— Ah ! si c’était Massiliague !
— Nous le saurons à l’instant. Venez à la rencontre de Guerrero, señorita.
Elle ne répondit rien, mais elle rendit la main à son blanc coursier, et Fabian, ayant imité ce mouvement, tous deux se dirigèrent vers le messager.
Bientôt celui-ci, un vieillard basané, aux cheveux blancs, arrêta sa monture, un vigoureux mustang[1] à deux pas des promeneurs, et levant son chapeau bossué, déteint, s’écria :
— Señor padrone, des étrangers demandent la nourriture et une couche pour la nuit prochaine.
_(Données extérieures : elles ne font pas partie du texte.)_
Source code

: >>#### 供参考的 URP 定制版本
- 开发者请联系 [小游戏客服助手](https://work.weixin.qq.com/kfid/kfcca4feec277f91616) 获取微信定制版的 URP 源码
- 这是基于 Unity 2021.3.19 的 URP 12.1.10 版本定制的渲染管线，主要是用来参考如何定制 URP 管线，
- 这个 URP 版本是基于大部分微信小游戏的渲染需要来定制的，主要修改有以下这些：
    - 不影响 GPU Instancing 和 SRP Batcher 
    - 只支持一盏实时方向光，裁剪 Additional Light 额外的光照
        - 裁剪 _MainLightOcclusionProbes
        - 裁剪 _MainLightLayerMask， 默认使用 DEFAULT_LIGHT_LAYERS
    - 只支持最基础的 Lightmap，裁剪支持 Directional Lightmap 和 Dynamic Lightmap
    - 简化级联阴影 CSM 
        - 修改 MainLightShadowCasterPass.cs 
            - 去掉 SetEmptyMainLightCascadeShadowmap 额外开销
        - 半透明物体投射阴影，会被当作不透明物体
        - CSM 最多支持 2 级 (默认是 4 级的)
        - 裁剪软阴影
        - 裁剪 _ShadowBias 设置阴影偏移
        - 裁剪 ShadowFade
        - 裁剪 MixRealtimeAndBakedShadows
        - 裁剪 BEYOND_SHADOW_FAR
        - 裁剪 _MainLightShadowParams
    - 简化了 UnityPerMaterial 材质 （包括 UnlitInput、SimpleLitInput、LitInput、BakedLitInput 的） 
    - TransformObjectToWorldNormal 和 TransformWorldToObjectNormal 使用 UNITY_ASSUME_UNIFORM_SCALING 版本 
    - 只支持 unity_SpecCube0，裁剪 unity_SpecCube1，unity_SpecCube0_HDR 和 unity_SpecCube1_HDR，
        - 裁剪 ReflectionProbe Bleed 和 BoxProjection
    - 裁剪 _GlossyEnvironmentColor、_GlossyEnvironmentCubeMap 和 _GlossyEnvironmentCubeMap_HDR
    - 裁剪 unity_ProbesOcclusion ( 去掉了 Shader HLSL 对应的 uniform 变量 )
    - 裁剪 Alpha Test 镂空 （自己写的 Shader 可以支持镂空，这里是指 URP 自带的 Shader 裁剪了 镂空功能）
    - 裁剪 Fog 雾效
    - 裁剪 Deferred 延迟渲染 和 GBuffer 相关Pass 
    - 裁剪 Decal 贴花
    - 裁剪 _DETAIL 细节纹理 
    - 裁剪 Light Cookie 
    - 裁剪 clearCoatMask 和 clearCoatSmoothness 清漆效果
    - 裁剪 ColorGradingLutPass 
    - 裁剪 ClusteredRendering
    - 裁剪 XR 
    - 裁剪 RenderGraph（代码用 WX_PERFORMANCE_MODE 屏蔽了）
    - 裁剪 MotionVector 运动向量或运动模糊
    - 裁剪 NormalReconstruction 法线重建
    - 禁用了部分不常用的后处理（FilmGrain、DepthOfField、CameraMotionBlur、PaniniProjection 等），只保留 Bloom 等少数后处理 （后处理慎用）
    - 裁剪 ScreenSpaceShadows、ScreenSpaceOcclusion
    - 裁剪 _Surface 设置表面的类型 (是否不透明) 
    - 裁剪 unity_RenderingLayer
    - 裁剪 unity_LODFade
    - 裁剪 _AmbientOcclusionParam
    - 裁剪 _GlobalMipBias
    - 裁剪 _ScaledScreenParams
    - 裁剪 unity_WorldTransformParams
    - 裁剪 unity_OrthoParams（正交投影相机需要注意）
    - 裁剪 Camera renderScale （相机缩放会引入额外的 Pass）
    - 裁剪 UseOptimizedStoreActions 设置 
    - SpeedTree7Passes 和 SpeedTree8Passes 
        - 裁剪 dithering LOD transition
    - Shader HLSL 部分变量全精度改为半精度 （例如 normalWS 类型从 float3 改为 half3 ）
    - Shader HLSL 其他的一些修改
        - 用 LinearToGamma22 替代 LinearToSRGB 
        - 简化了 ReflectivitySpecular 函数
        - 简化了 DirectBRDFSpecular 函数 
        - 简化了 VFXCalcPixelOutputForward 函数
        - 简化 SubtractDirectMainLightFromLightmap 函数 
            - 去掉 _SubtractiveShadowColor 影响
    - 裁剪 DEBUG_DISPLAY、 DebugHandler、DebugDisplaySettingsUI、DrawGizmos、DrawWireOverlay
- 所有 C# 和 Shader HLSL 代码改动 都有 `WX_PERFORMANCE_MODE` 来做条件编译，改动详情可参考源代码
— Leurs noms ? fit vivement Dolorès.
— L’un est un señor français…
— Un Français ?
— Et dit s’appeler Chapultepec.
— Ah ! s’écria Dolorès avec un geste de douloureuse impatience, ce n’est pas encore lui.
Et la tête penchée, en proie à des réflexions pénibles, elle ne parut plus s’intéresser à l’entretien.
Cependant, tout en se mettant en marche vers l’hacienda, Rosales interrogeait le vaquero :
— Chapultepec est un nom mexicain, mon brave Guerrero ; tu as dû mal entendre.
— Non, non, señor, répliqua le vieillard. Le caballero m’a dit : Je te donne la traduction de mon nom.
— La traduction… Ce voyageur s’appellerait donc Cigale.
Puis avec insouciance.
— Au moins c’est là un vocable français.
Puis, se ravisant :
— Ne m’as-tu pas annoncé plusieurs voyageurs ?
— Si, señor.
— Quels sont les autres ?
— Deux chasseurs.
— Bon, bon.
Poussant son cheval auprès de celui de la Mestiza, l’hacendado l’éperonna pour accélérer son allure, tandis que Guerrero retenait le sien, afin de suivre son maître à distance respectueuse.
- ↑ Le cheval fut apporté en Amérique par les Espagnols. Il s’y multiplia considérablement et revint même à l’état sauvage. Les mustangs sont des chevaux sauvages, capturés au lasso, et dressés.